"A brick and mortar is my dream." The words escaped before I could stop them. My parents had offered to buy it outright, but building it was something I wanted to do myself. "I even have a name for it." The words filled the space between us. "Sweet Summer's."
"Why that name?"
My throat tightened. I stirred harder as if the bowl could absorb the weight behind my words. "My mom named her flower shop after me and I wanted to do the same." Each turn ofthe spatula hit harder, but nothing drowned the memory seared behind my eyes. That sterile office with its too-bright lights. The sterile scent of antiseptic, the harsh rustle of pamphlets about fertility options stacked neatly on the desk I couldn't stop staring at. The sound of my own heartbeat in my ears as the doctor's voice seemed to come from somewhere far away. My eighteen-year-old hands gripping that chair like it was the only solid thing in a world suddenly turned upside down.
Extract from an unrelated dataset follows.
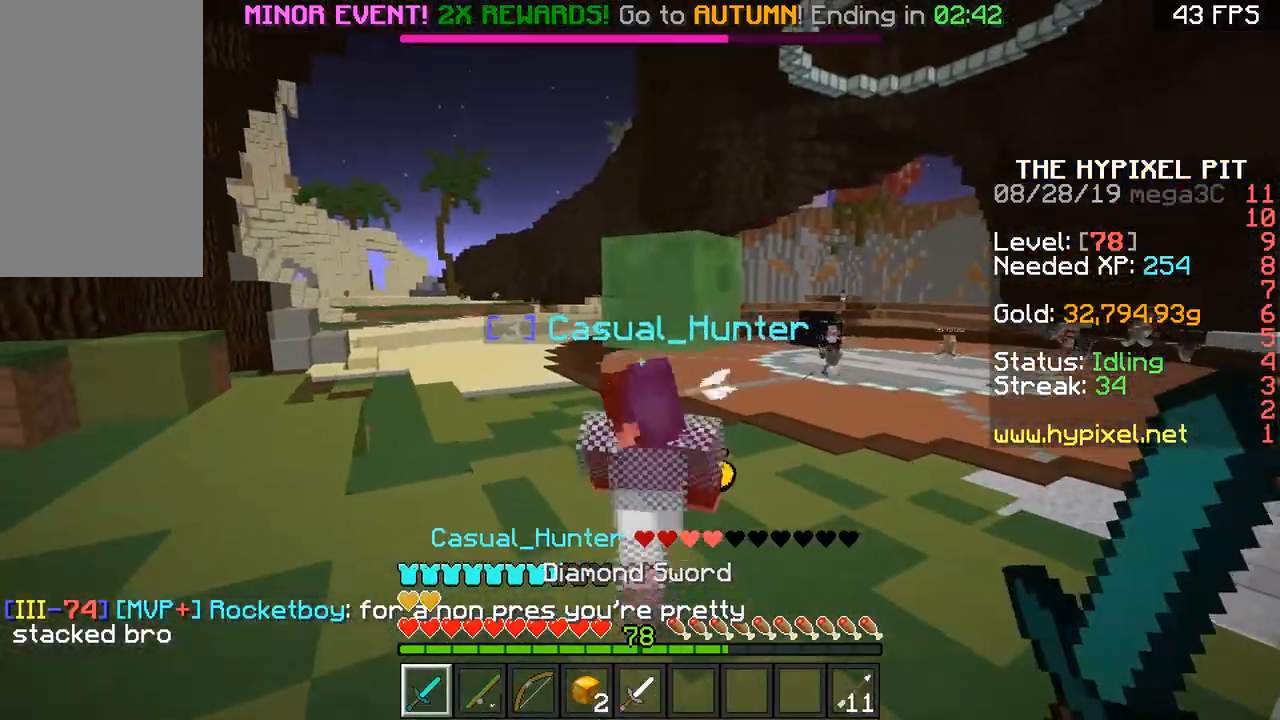
{"keys": ["a", "w"], "mouse": [], "events": [[50, "mouse_left", "up"], [150, "mouse_left", "down"], [200, "mouse_left", "up"], [250, "mouse_left", "down"], [250, "space", "down"], [350, "mouse_left", "up"], [400, "a", "down"], [400, "space", "up"]]}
You'll never be able to have children.
Six words that stole a future I hadn't even started living yet. I'd always assumed I'd be a mom someday—it was just a given, like graduating high school or falling in love. Those words burned in my throat whenever someone asked when I might start a family. Sleepless nights passed, wondering if anyone could ever want a future knowing what couldn't be given.
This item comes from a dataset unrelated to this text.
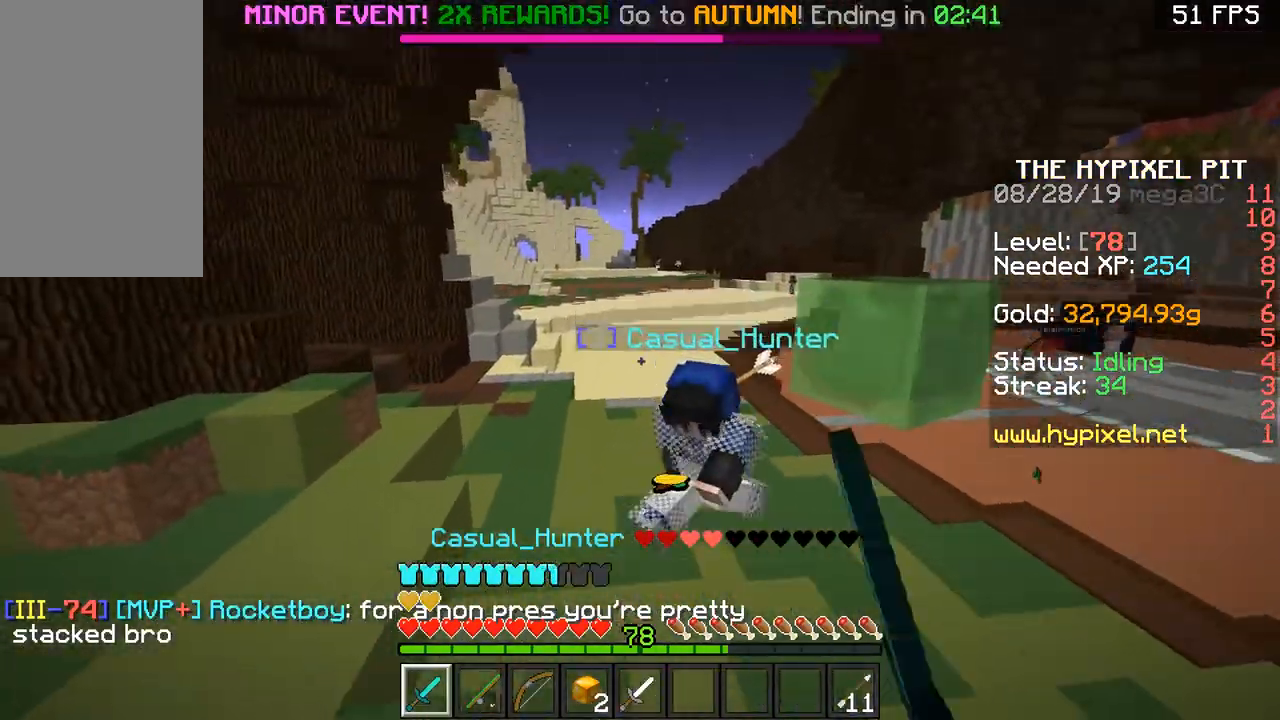
{"keys": ["d", "w"], "mouse": [], "events": [[34, "a", "up"], [201, "mouse_left", "down"], [251, "mouse_left", "up"], [301, "d", "down"], [301, "mouse_left", "down"], [401, "a", "down"], [401, "d", "up"], [401, "mouse_left", "up"], [451, "mouse_left", "down"], [501, "a", "up"], [501, "d", "down"], [501, "mouse_left", "up"]]}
My hands shook, breath hitching as those sterile office lights flickered behind my eyelids—the rustle of printouts, the hollow scrape of her voice. My grip on the chair left crescent moons in the vinyl. The way I'd walked out into bright sunshine afterward, the world continuing as if mine hadn't just shattered. How unfair it seemed that strangers passed by, oblivious to the emptiness growing inside me where a child would never be.
Sometimes the weight of everything lost pressed against my chest, constricting breath, movement, and existence. Like now, standing in this kitchen with a man who had no idea he was witnessing mourning for a future that died in a doctor's office.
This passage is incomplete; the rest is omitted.